What’s new is that Bhopal survivors are linking with Michigan residents who also face the consequences of Dow’s poisoning. And here also there is a class action suit against Dow for contaminating homes with dioxin, adn there is the potential of a massive clean up plan for the Tittabawassee River that flows into Saginaw Bay.
What’s new is that Bhopal survivors are linking with chemical security advocates that are concerned that there are 112 chemical facilities in cities all over America that would kill at least a million people if they exploded or were attacked by terrorists. Yet the Bush administration is protecting the chemical industry from mandatory regulations that would defend America from chemical terrorism. People in Bhopal know what chemical terror is. They live with its aftermath every day.

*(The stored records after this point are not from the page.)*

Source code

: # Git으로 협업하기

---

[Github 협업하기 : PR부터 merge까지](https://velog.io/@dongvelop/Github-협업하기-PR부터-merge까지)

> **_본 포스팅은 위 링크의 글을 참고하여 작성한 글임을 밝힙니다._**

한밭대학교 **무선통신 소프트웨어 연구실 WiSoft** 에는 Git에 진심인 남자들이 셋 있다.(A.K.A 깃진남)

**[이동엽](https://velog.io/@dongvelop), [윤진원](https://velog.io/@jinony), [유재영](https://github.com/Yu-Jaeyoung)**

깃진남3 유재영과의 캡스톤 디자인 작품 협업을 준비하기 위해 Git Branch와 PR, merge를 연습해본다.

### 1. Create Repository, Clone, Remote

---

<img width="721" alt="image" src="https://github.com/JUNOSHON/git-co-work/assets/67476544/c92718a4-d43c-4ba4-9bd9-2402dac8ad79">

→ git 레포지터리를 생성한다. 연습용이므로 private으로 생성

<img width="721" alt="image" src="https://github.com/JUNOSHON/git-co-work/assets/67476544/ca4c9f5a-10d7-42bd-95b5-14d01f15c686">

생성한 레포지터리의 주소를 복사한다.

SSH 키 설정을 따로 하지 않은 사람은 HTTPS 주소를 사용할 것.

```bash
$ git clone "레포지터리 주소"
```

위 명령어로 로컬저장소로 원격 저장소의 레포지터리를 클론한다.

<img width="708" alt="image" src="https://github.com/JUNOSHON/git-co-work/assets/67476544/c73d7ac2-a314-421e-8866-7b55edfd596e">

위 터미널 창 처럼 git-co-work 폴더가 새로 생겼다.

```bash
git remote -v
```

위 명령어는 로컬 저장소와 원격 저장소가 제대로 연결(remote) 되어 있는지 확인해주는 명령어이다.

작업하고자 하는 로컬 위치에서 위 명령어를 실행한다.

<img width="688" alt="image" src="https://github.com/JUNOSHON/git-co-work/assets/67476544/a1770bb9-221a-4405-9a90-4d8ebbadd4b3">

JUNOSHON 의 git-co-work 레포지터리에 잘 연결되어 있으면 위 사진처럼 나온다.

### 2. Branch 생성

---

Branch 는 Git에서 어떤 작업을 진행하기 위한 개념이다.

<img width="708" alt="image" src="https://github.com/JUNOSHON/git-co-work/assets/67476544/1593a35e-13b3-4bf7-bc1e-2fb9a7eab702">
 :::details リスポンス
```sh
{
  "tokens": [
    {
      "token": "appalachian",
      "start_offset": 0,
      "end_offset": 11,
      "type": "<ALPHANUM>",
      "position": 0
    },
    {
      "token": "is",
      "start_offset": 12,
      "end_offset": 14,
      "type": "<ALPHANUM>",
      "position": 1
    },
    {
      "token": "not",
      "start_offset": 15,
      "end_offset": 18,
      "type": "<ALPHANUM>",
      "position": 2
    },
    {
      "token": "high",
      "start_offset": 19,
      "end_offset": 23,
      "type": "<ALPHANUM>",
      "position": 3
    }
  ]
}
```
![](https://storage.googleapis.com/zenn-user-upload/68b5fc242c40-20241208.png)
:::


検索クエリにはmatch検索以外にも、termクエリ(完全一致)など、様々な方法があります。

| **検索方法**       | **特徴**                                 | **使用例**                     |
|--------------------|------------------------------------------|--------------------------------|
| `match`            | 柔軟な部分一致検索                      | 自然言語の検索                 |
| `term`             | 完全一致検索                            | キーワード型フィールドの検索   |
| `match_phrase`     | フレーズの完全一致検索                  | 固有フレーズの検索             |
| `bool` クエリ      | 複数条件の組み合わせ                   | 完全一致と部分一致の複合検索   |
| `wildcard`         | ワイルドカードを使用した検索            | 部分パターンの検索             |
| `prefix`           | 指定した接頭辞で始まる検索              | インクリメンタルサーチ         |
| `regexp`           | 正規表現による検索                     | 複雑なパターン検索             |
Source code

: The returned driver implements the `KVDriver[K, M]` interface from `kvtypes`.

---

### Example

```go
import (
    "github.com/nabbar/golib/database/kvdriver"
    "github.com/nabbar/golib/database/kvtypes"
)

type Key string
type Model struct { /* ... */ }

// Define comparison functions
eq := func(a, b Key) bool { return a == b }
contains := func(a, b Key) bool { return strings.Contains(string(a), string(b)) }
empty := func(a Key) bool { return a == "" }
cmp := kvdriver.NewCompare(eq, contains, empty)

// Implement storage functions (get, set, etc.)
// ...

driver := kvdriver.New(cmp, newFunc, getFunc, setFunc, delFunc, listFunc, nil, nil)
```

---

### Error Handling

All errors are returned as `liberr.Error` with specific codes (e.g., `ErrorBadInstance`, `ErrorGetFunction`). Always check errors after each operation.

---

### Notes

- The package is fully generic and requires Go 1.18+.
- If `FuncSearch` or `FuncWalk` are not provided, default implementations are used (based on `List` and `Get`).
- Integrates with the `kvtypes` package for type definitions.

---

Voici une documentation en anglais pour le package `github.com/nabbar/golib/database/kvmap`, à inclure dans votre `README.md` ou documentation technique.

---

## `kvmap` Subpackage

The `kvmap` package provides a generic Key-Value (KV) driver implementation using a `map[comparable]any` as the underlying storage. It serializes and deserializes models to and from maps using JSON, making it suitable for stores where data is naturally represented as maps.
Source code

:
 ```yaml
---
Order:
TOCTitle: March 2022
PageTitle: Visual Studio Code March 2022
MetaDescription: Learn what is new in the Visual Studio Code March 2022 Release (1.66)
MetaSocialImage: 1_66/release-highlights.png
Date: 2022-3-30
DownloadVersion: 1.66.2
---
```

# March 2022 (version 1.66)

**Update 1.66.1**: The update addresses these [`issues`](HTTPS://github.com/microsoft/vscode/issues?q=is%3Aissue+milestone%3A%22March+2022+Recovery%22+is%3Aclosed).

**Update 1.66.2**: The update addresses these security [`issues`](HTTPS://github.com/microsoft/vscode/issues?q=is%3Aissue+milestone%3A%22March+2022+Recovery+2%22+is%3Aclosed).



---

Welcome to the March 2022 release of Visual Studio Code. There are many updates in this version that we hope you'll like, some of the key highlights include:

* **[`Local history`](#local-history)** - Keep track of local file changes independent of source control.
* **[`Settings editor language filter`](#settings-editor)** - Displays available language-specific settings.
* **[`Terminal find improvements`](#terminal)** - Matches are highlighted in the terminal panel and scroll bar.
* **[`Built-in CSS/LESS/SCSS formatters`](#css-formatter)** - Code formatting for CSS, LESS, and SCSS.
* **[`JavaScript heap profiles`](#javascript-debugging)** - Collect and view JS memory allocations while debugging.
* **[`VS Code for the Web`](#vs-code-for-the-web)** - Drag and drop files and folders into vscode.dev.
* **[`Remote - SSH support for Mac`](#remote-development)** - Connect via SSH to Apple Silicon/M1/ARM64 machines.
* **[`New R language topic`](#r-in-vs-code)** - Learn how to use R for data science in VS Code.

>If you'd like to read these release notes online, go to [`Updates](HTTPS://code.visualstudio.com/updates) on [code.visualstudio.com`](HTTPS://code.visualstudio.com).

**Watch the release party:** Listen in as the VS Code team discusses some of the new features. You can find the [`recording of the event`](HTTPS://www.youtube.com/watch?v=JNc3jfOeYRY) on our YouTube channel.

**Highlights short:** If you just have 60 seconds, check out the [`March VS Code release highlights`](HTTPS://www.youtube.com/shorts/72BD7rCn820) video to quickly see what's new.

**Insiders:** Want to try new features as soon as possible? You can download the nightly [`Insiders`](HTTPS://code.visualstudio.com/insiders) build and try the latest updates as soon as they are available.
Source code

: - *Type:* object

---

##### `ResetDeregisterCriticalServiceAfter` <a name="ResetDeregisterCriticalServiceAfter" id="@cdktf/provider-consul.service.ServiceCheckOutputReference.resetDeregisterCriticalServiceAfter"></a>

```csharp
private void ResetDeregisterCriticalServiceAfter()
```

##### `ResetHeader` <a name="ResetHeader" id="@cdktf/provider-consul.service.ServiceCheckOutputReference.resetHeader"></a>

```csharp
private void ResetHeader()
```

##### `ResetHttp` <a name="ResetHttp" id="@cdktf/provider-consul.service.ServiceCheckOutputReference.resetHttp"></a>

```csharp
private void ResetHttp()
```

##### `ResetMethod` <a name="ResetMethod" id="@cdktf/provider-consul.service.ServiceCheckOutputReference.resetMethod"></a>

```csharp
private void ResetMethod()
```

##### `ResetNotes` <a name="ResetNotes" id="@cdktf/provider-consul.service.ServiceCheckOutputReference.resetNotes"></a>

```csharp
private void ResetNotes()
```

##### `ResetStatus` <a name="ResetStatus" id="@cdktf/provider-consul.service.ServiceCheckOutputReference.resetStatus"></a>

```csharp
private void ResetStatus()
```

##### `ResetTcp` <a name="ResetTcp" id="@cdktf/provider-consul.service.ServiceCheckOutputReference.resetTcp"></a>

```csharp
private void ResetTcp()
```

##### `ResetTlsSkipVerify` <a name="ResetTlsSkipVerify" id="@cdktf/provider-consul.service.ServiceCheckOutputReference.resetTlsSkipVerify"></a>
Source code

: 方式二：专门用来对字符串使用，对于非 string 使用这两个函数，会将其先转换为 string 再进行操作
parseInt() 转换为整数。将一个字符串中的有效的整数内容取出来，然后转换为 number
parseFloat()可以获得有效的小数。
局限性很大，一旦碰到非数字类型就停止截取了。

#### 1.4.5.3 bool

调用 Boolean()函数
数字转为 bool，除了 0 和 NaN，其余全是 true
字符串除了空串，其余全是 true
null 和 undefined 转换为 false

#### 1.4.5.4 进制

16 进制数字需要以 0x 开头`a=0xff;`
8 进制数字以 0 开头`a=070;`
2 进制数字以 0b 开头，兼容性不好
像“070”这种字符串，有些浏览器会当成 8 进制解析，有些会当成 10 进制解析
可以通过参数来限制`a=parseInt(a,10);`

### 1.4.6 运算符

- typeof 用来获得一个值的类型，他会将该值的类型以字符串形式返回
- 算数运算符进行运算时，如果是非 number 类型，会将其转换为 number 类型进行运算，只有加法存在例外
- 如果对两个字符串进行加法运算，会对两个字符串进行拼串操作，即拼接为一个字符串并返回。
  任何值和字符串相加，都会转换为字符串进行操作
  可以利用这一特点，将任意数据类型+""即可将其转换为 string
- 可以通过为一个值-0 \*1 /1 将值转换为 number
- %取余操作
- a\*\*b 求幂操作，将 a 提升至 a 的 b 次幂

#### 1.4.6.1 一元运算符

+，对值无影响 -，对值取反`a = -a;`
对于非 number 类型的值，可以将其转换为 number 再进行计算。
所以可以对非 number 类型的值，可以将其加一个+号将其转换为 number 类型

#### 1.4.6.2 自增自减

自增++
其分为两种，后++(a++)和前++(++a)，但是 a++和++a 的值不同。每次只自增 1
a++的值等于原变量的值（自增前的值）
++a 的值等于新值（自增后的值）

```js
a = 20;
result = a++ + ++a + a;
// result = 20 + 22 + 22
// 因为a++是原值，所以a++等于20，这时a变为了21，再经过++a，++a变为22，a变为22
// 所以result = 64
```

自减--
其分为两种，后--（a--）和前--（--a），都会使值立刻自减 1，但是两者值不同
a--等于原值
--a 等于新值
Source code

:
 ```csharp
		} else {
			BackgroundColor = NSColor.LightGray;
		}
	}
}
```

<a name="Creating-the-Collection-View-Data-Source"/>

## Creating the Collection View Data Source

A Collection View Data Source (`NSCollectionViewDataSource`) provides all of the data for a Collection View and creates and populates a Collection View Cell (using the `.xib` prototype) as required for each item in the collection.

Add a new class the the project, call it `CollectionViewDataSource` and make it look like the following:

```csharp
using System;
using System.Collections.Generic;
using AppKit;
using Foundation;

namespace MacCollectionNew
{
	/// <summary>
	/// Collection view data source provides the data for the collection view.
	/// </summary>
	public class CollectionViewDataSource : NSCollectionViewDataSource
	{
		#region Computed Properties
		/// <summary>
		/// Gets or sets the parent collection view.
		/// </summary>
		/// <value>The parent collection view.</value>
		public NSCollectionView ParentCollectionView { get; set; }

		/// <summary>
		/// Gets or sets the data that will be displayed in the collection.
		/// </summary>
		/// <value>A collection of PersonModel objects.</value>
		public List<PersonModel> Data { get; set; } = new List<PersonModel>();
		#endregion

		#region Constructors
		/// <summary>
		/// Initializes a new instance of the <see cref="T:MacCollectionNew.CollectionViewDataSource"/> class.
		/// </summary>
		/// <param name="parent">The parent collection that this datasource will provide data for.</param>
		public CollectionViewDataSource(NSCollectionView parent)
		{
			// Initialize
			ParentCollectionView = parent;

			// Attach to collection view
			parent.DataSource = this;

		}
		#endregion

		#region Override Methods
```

What’s new is Bhopal survivors are linking with Vietnamese Agent Orange victims, who have also continue to suffer health effects linked to the largest chemical warfare camapign in history, brought to the world by Dow, Monsanto and the US military. More than a million Vietnamese, many of them third generation victims, are effected by their dioxin poisoning. And they too have a class action suit against Dow for damages resulting from their chemical poisoning.
What’s new is Bhopal survivors linking with environmental health advocates who are concerned that Dow’s chemicals are showing up in the bodies of all Americans. Dow is trespassing not only into our communities, but into our bodies as well. This is a new story, the dark secret of the chemical industry that is only now beginning to be told.
What’s new is that Bhopal survivors are linking with human rights activists that understand that basic human rights norms need to apply to global corporations, that companies, and not just governments, are major violators of human rights and need to be reined in and brought to justice.
What’s new is that Bhopal survivors are being supported by city councils in San Francisco and Boston and with Congressional leaders and with labor leaders. There is a growing chorus of voices that is saying that corporations like Dow Chemical can not get away with murder, with massive health dand environmental damage, with toxics trespass on a global scale.
What’s new is that a tree is growing in Bhopal. It is a tulsi tree and it represents healing and the reclamation of the sacredness of life, even in the midst of global chemical disaster. It represents hope and the triumph of the human spirit against corporate crime and government indifference. And this tree is giving strength and power to a movement that is about reclaiming our health and our communities from companies like Dow Chemical, who trespass against us. We are all united in a web of Dow’s poisons. We are the new shareholders. Our own bodies have been branded by Dow Chemical. We will no longer tolerate this violence against life. It has to stop.